- To-do item: Pictures must not appear in the copy. Reproduce exactly, and only, the lines from the one with "tilt_deg: -2.0" through the end of the data below.

Start of The data

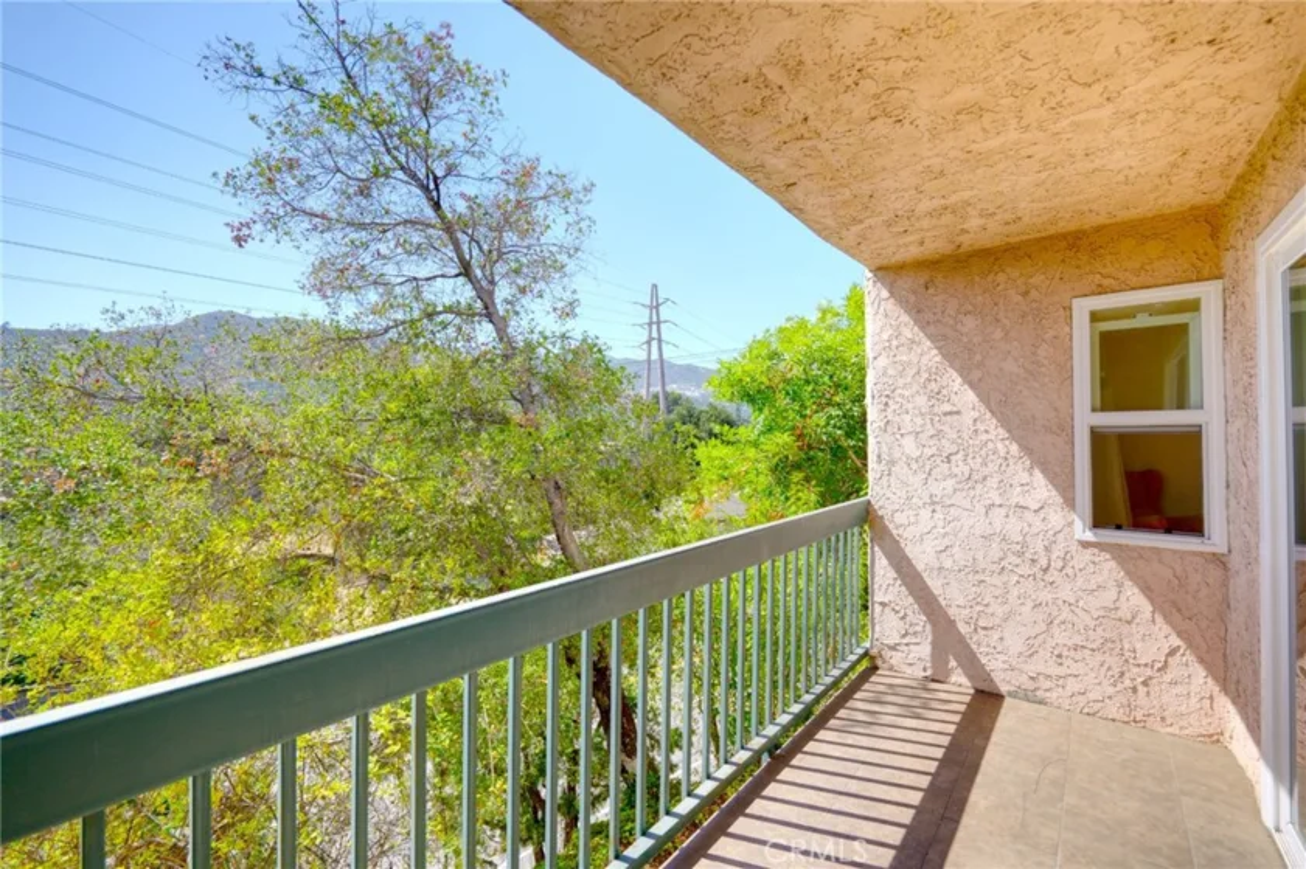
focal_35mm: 14
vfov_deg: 81.2
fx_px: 508
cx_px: 653
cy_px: 434
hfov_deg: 104.3
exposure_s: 1/6400
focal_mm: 14
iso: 800
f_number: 4
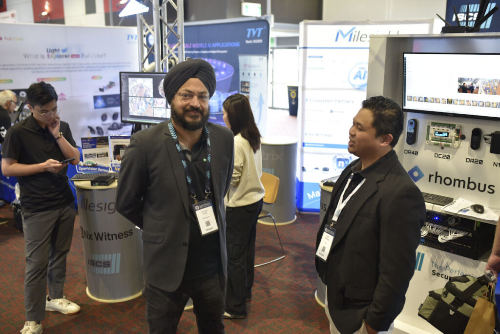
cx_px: 250
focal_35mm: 35
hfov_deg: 54.4
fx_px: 486
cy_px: 167
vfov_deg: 37.9
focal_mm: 35
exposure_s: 1/60
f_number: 2.8
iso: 800
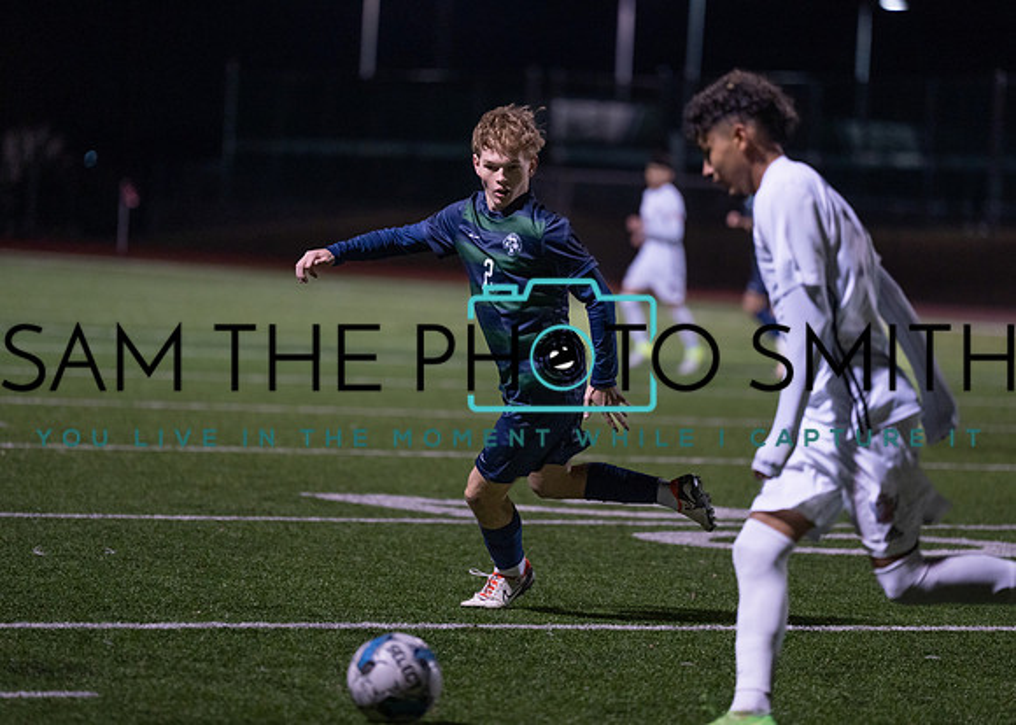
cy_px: 362
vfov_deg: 7.3
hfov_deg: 10.2
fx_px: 5667
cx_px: 508
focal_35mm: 196
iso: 2500
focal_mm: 180
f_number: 2.8
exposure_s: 1/1000
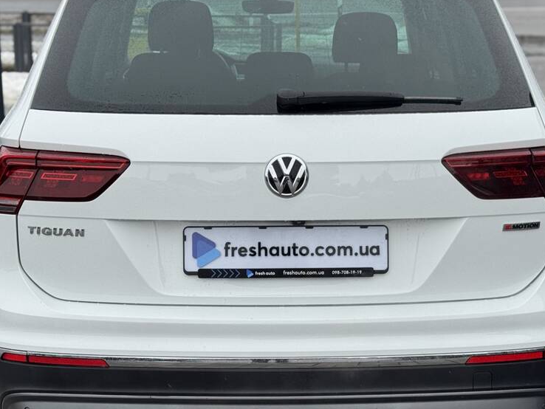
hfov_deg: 25.0
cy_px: 222
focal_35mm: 78
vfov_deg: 18.9
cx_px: 289
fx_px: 1228
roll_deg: +0.0
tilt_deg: -12.2
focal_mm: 6.76
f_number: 1.78
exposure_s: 1/783
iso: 64
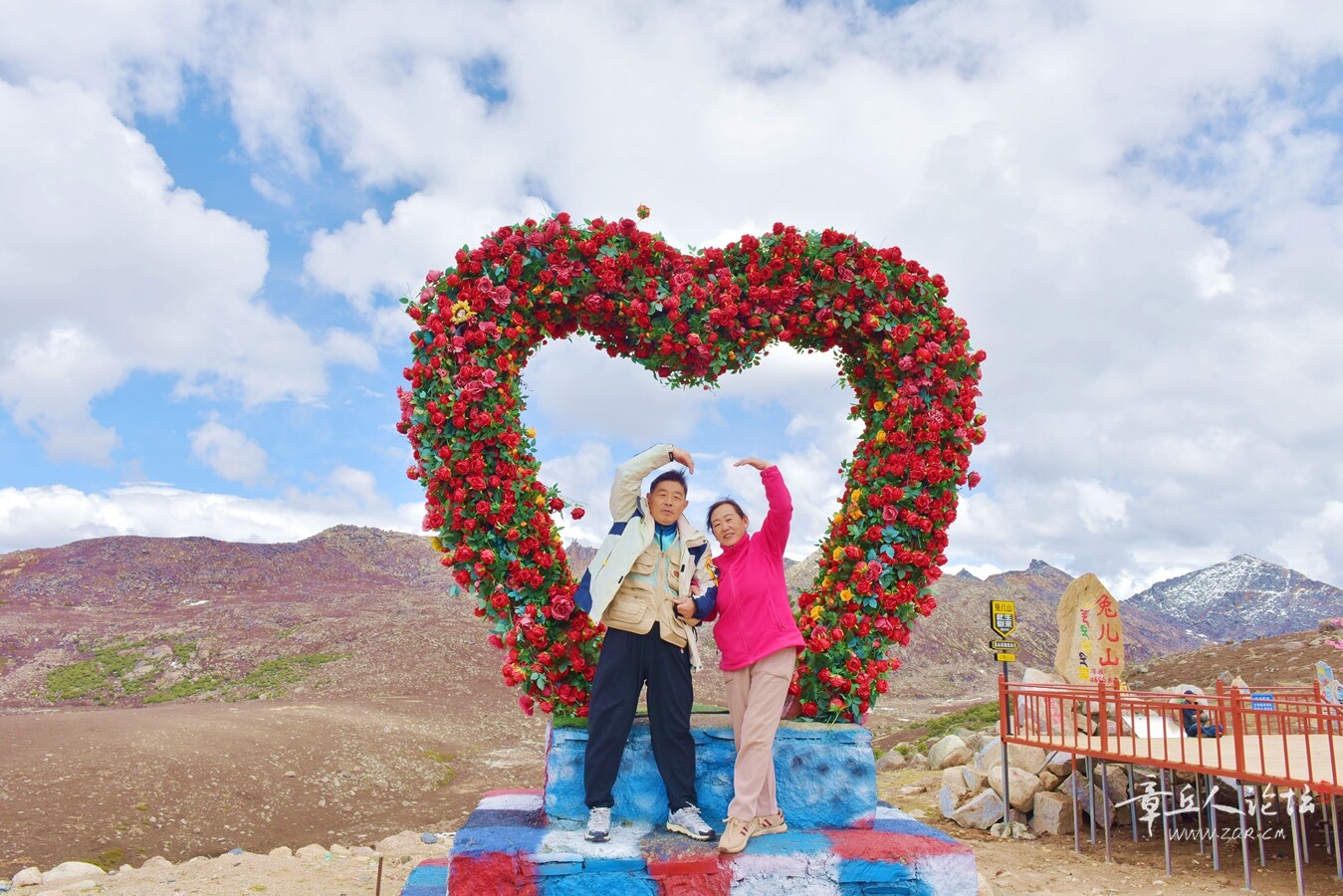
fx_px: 970
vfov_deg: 49.6
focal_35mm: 26
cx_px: 672
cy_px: 448
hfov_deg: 69.4
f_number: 11
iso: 100
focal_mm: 26
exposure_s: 1/200
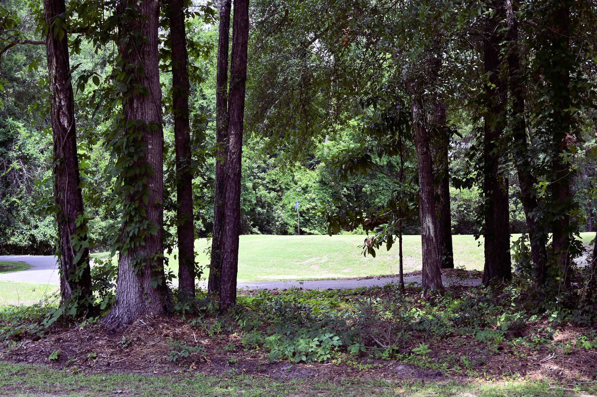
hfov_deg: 39.6
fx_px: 829
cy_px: 198
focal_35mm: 50
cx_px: 298
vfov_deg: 27.0
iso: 125
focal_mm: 50
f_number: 11
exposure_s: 1/50
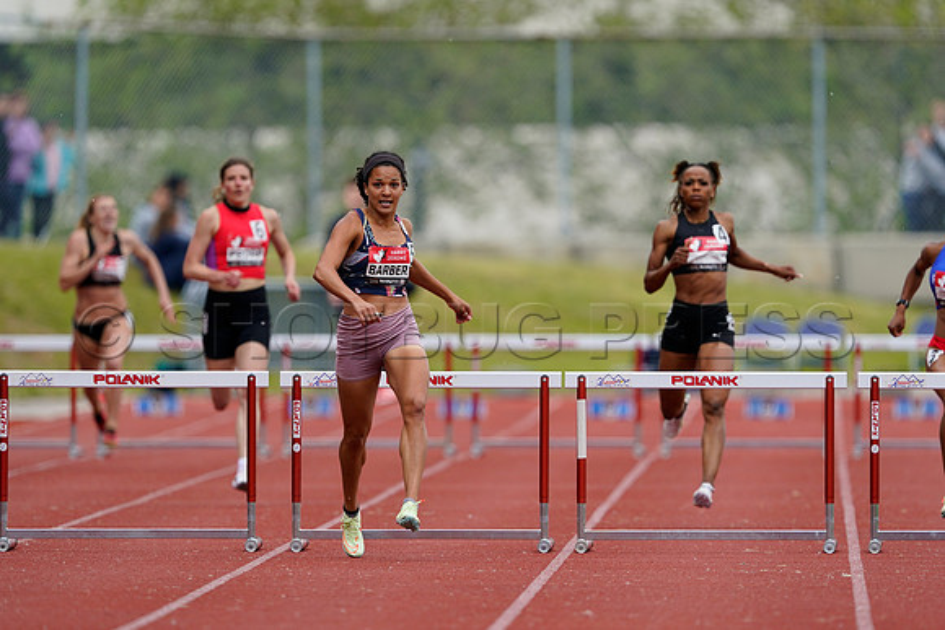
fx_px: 15753
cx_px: 472
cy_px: 315
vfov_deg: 2.3
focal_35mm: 600
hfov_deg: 3.4
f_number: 5
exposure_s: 1/640
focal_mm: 600
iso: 400
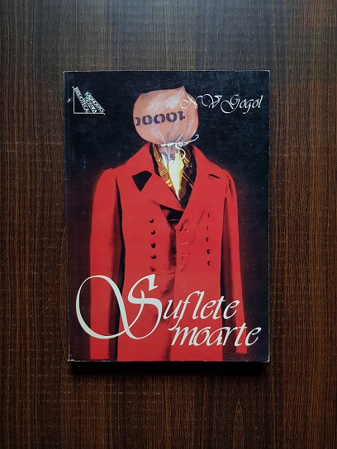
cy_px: 224
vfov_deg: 67.3
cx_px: 168
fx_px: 337
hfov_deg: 53.1
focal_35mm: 26
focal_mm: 4.3
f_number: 1.7
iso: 125
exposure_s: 1/50
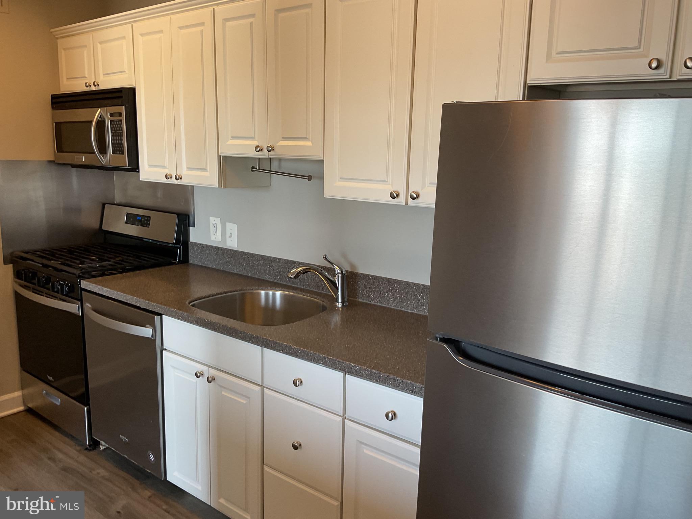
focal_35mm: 29
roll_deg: -0.9
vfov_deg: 48.2
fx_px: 580
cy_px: 260
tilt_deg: -12.7
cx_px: 346
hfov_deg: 61.7
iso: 64
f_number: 1.8
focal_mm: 3
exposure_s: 1/120
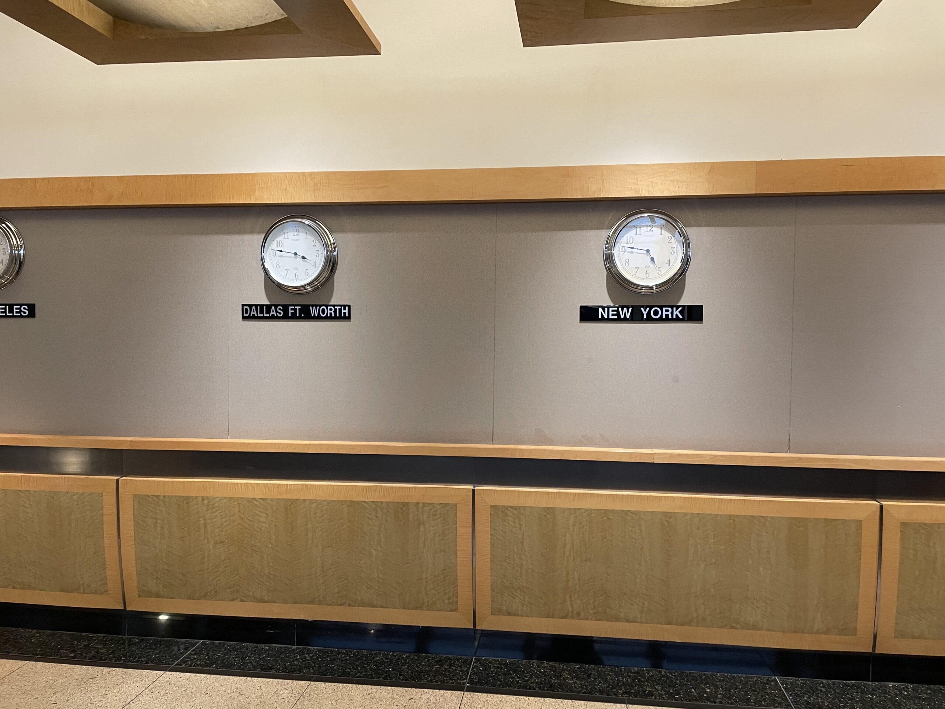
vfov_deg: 53.1
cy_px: 354
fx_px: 710
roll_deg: +0.0
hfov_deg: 67.3
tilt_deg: -2.0
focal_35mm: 26
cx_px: 472
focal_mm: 4.2
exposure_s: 1/60
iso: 200
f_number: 1.6
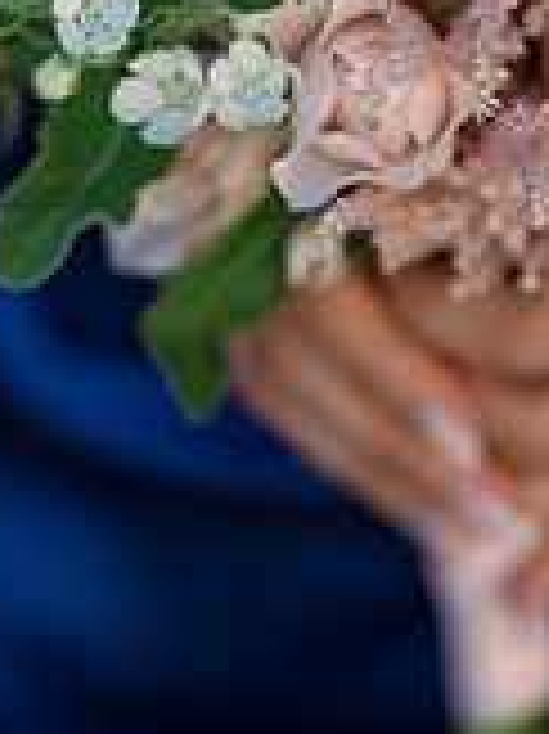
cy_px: -45
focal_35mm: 226
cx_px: 398
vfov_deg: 8.7
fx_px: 4785
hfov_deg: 6.6
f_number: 2.8
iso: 125
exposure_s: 1/1000
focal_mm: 85
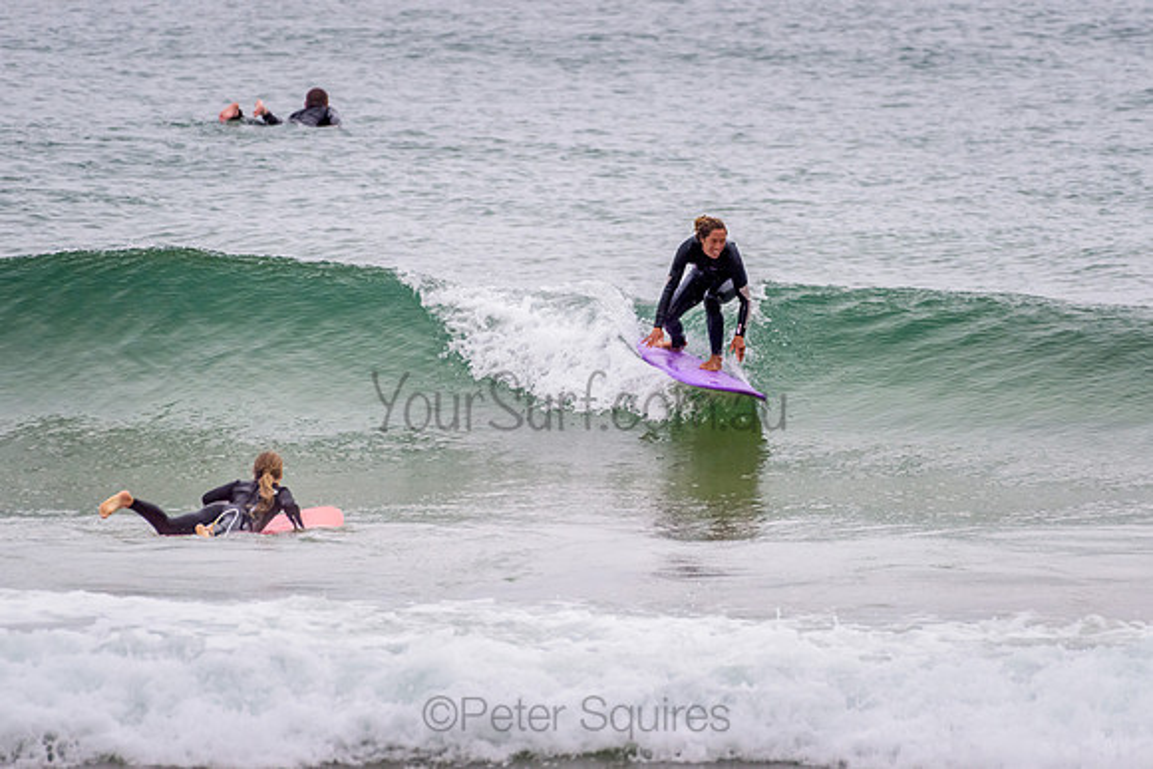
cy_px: 344
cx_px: 658
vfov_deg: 2.2
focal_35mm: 613
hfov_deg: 3.4
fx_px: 19648
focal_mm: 500
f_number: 5.6
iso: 720
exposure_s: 1/1000
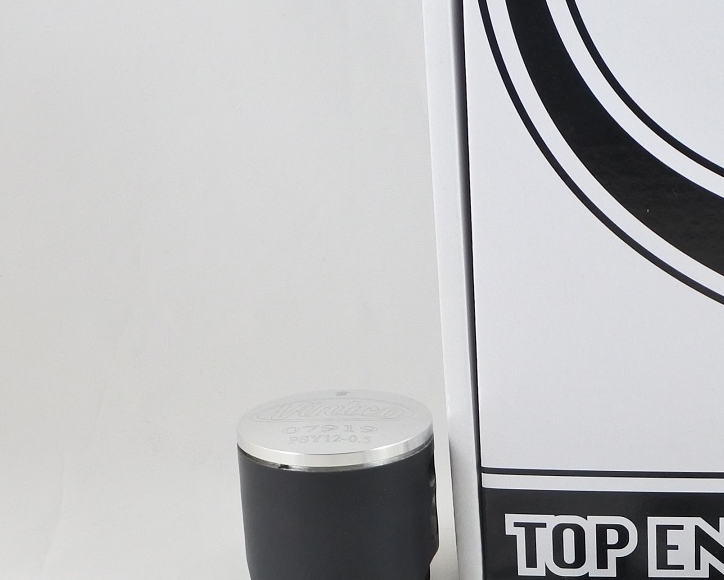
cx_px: 720
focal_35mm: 74
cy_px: 410
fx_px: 1586
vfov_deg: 20.6
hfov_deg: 24.6
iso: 400
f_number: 3.8
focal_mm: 12.1
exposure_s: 1/125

End of The data

- Written response:
tilt_deg: -2.0
focal_35mm: 26
cx_px: 472
focal_mm: 4.2
exposure_s: 1/60
iso: 200
f_number: 1.6
cy_px: -45
focal_35mm: 226
cx_px: 398
vfov_deg: 8.7
fx_px: 4785
hfov_deg: 6.6
f_number: 2.8
iso: 125
exposure_s: 1/1000
focal_mm: 85
cy_px: 344
cx_px: 658
vfov_deg: 2.2
focal_35mm: 613
hfov_deg: 3.4
fx_px: 19648
focal_mm: 500
f_number: 5.6
iso: 720
exposure_s: 1/1000
cx_px: 720
focal_35mm: 74
cy_px: 410
fx_px: 1586
vfov_deg: 20.6
hfov_deg: 24.6
iso: 400
f_number: 3.8
focal_mm: 12.1
exposure_s: 1/125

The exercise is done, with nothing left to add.